Guide: How to Run Phi-2 on a Computer with 32GB RAM
Introduction
Phi-2 is a powerful language model that requires sufficiently powerful hardware to run. In this guide, we will show you how to install and run Phi-2 on a computer with 32GB RAM. We will try to cover all key steps, from preparing the environment to running the model.
Prerequisites
Before starting the installation, make sure your system meets the following requirements:
- Operating System: Linux (Ubuntu 20.04/22.04 recommended) or Windows 10/11
- Processor: Intel i7 or newer, AMD Ryzen 7 or newer
- RAM: 32GB (64GB recommended for better performance)

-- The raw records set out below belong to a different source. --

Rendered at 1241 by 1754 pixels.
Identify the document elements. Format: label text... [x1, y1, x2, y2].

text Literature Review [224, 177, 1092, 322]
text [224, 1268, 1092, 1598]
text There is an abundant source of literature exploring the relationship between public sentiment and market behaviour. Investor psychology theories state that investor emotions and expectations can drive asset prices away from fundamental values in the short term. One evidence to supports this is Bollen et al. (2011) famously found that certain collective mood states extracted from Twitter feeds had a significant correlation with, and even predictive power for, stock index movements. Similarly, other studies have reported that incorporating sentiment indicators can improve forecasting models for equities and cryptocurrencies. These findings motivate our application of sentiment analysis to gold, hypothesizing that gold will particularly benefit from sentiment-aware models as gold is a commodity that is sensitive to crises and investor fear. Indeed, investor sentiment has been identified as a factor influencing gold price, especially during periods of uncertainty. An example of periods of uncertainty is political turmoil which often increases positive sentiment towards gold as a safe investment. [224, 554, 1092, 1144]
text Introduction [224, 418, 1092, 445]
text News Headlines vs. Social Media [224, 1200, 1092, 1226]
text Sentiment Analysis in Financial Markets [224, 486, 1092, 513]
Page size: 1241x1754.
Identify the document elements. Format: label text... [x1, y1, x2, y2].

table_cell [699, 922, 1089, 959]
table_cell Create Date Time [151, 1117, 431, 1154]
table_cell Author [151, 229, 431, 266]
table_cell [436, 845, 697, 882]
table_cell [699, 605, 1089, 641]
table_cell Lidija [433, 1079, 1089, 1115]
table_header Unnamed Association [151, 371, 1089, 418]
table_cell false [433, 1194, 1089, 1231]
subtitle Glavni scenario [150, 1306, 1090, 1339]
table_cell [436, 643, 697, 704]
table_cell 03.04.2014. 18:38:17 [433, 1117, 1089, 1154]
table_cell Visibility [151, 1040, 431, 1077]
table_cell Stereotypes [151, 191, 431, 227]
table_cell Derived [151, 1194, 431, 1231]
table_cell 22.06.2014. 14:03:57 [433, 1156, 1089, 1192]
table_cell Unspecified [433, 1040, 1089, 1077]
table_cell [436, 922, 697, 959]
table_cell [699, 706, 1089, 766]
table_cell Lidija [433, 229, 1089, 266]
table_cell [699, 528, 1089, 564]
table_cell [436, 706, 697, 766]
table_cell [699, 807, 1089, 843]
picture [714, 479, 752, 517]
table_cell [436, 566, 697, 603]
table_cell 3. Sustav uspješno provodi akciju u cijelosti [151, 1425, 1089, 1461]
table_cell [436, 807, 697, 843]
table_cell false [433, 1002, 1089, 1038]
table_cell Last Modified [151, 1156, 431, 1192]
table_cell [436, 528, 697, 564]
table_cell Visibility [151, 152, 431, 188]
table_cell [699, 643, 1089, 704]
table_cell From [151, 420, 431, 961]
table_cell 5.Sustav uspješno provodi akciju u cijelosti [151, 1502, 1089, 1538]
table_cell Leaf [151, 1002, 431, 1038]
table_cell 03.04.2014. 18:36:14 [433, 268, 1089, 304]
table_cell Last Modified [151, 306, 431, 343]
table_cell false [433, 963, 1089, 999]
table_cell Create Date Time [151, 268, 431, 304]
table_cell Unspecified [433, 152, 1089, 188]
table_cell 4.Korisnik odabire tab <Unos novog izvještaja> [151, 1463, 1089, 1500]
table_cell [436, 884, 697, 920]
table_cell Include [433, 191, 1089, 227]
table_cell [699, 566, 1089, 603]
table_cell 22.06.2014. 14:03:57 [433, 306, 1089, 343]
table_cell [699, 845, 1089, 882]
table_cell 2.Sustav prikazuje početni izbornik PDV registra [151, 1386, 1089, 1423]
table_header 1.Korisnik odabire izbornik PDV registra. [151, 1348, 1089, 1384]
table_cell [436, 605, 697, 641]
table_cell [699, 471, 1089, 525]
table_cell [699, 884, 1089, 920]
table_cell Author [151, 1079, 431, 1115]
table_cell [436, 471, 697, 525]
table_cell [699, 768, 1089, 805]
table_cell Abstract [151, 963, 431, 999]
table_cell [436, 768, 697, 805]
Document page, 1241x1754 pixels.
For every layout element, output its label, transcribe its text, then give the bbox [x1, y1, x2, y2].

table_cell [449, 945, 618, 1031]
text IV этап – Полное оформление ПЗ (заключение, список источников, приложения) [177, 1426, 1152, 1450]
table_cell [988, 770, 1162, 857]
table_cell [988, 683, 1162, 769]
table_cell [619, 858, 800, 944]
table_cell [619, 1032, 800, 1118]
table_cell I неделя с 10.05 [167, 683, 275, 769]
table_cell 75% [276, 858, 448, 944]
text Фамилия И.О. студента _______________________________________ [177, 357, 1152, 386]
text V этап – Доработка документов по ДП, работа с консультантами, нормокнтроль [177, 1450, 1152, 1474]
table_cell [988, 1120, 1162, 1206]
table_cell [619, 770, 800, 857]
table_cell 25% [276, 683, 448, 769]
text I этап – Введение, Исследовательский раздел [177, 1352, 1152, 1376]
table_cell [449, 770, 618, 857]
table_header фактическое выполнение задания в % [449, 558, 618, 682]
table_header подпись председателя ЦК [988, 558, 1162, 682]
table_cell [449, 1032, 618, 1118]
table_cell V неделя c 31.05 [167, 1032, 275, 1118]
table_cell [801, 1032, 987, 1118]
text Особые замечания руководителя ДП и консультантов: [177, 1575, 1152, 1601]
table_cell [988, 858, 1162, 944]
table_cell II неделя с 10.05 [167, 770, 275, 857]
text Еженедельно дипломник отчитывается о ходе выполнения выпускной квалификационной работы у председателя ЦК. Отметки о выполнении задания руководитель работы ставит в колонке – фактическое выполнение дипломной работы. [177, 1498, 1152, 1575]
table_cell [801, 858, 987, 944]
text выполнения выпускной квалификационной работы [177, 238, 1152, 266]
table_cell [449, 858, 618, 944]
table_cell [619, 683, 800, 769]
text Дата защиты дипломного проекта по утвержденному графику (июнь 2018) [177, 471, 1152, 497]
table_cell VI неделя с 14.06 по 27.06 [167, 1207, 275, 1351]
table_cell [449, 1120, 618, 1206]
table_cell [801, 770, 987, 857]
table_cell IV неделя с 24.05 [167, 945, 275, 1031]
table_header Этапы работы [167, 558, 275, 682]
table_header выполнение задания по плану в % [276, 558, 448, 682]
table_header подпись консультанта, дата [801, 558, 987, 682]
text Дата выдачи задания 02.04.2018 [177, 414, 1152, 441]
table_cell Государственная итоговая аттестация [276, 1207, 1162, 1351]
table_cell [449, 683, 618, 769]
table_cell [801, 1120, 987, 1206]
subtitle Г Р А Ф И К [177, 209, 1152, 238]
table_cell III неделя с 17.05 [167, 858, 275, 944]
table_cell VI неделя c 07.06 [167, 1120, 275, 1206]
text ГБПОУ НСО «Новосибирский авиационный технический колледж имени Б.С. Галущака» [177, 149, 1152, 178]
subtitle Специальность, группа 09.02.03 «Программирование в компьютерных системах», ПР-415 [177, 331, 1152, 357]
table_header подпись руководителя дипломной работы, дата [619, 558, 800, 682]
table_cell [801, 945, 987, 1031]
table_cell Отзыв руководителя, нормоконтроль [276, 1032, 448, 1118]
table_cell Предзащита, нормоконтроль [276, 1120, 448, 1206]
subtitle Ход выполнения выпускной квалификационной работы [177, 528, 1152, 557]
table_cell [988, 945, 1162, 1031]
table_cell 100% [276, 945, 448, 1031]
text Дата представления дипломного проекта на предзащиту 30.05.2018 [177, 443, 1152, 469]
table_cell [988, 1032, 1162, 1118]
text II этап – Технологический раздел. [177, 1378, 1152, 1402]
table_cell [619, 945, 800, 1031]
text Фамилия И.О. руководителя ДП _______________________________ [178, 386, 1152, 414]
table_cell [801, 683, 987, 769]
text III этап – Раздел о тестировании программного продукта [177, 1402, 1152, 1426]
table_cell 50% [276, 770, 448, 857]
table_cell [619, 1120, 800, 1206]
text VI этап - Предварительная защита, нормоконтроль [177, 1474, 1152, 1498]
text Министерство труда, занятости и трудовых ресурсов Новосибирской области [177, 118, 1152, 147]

- Graphics Card: NVIDIA RTX 3060 or newer (RTX 4090 recommended for better performance)
- Disk Space: at least 50GB of free space
Environment Installation
1. Installing Python
Phi-2 requires Python 3.8 or a newer version. You can install it using the package manager:
sudo apt update
sudo apt install python3.8 python3.8-venv
2. Creating a Virtual Environment
Creating a virtual environment will help avoid conflicts with other packages:
python3.8 -m venv phi2_env
source phi2_env/bin/activate
3. Installing Dependencies
Install the necessary packages:
pip install torch torchvision torchaudio --index-url https://download.pytorch.org/whl/cu118
pip install transformers accelerate bitsandbytes
Downloading the Phi-2 Model
You can download the Phi-2 model using the Hugging Face Transformers library:
from transformers import AutoModelForCausalLM, AutoTokenizer
model_name = "microsoft/phi-2"
tokenizer = AutoTokenizer.from_pretrained(model_name)
model = AutoModelForCausalLM.from_pretrained(model_name, device_map="auto", load_in_8bit=True)
Memory Configuration
For a computer with 32GB RAM, it is recommended to use memory optimizations such as 8-bit quantization:
model = AutoModelForCausalLM.from_pretrained(
model_name,
device_map="auto",
load_in_8bit=True,
offload_folder="offload",
offload_state_dict=True,
)
Running the Model
Now you can run the model and test it:
prompt = "What is the meaning of life?"
inputs = tokenizer(prompt, return_tensors="pt").to("cuda")
outputs = model.generate(**inputs, max_new_tokens=100)
print(tokenizer.decode(outputs[0], skip_special_tokens=True))
Optimizations
1. Using DeepSpeed
DeepSpeed is a tool for optimizing memory and performance:
pip install deepspeed
2. DeepSpeed Configuration
Create a ds_config.json file:
{
"train_batch_size": "auto",
"gradient_accumulation_steps": "auto",
"optimizer": {
"type": "AdamW",
"params": {
"lr": "auto",
"betas": "auto",
"eps": 1e-8,
"weight_decay": 0.01
}
},
"fp16": {
"enabled": "auto"
},
"zero_optimization": {
"stage": 3,
"offload_optimizer": {
"device": "cpu",
"pin_memory": true
},
"offload_param": {
"device": "cpu",
"pin_memory": true
}
}
}
3. Running with DeepSpeed
from transformers import AutoModelForCausalLM, AutoTokenizer
import deepspeed
model_name = "microsoft/phi-2"
tokenizer = AutoTokenizer.from_pretrained(model_name)
model = AutoModelForCausalLM.from_pretrained(model_name, export=False)
ds_config = {
"train_batch_size": "auto",
"gradient_accumulation_steps": "auto",
"optimizer": {
"type": "AdamW",
"params": {
"lr": "auto",
"betas": "auto",
"eps": 1e-8,
"weight_decay": 0.01
}
},
"fp16": {
"enabled": "auto"
},
"zero_optimization": {
"stage": 3,
"offload_optimizer": {
"device": "cpu",
"pin_memory": true
},
"offload_param": {
"device": "cpu",
"pin_memory": true
}
}
}
model_engine, optimizer, _, _ = deepspeed.initialize(
model=model,
config=ds_config
)
Summary
Running Phi-2 on a computer with 32GB RAM requires proper environment preparation and memory optimizations. In this guide, we discussed key steps such as installing Python, creating a virtual environment, downloading the model, and memory configuration. With these steps, you should be able to run Phi-2 and enjoy its powerful capabilities.